Tachyon stars

TL;DR

This paper investigates theoretical models of tachyon-based stars, revealing their properties, stability conditions, and potential for supermassive configurations, with implications for cosmological objects.

Contribution

It provides the first detailed analysis of self-gravitating tachyon stars, including their structure, stability, and maximum mass and size formulas based on tachyon mass.

Findings

Pure tachyon stars cannot exist in nature due to causality and equilibrium constraints.

Stable tachyon star cores can have masses exceeding solar masses, especially for small tachyon masses.

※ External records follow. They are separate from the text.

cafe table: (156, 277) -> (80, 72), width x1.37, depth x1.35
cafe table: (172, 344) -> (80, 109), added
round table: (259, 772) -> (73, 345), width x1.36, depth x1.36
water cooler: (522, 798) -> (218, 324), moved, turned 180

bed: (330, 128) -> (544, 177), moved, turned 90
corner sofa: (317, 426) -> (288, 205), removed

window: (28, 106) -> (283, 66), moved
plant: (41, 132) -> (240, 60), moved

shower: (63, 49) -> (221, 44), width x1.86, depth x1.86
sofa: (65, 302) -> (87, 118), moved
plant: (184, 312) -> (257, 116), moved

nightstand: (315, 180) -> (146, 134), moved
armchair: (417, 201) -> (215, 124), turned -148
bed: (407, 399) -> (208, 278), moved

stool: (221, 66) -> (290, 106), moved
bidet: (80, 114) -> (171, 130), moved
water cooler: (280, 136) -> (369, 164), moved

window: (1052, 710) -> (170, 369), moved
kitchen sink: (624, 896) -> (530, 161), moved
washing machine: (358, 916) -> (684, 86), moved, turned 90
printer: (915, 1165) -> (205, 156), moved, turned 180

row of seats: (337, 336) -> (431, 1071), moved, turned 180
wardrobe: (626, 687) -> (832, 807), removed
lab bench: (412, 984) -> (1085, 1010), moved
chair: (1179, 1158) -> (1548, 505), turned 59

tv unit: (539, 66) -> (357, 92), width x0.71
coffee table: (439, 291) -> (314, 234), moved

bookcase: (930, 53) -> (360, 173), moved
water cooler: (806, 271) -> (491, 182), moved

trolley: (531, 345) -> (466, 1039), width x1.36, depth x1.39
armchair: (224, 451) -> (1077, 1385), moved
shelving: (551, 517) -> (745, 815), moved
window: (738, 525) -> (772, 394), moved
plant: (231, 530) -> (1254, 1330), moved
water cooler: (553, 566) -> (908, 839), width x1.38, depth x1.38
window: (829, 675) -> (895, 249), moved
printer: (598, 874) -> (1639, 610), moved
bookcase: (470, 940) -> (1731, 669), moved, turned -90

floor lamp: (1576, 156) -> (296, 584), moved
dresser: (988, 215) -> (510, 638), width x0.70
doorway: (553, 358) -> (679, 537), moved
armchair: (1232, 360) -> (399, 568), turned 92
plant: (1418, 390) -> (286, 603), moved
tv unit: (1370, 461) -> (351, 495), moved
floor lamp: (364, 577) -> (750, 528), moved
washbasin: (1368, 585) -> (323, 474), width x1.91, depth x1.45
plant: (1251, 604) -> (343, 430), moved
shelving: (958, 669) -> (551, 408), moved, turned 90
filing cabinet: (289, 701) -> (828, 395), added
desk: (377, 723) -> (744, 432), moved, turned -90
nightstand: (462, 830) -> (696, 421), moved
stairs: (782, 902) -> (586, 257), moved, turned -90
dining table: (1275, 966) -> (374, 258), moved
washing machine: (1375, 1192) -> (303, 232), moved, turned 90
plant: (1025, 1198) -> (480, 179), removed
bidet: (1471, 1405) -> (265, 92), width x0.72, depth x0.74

Maximum tachyon core mass and radius follow universal formulas depending on tachyon mass.

Abstract

We consider a self-gravitating body composed of ideal Fermi gas of tachyons at zero temperature. The Oppenheimer-Volkoff equation is solved for various central densities and various tachyon mass parameter $m$. Although a pure tachyon star has finite mass, it cannot occur in nature because the equilibrium condition P=0 and the causality condition cannot be satisfied simultaneously. A stable configuration with tachyon content must be covered with a non-tachyon envelope. The boundary between the tachyon core and the envelope is determined by the critical pressure $P_T$, which depends on the tachyon mass $m$. The tachyon core is dominant and its mass can exceed many times the solar mass $M_{\odot}$ when $m$ is much smaller than the nucleon mass $m_p$, while at large $m$ compared with $m_p$, the main contribution to the total stellar mass is due to the envelope whose material determines the parameters of the whole star. However, the parameters of the tachyon core do not depend on the envelope material. When the tachyon core appears, its mass $M_T$ and radius $r_T$ grow up with increasing central density until maximum values are reached, after which the mass and radius slowly decrease. The redshift at the surface of the tachyon core does not depend on $m$ and never exceeds $z_{\max}\simeq 0.3$. The maximum mass of tachyon core and its maximum radius are achieved at certain central density and obey universal formulas $M_{T\max}/M_{\odot}=0.52m_p^2/m^2$ and $r_{T\max}=4.07m_p^2/m^2$ [km] that allow to estimate arbitrary supermassive tachyonic bodies at the cosmological scale.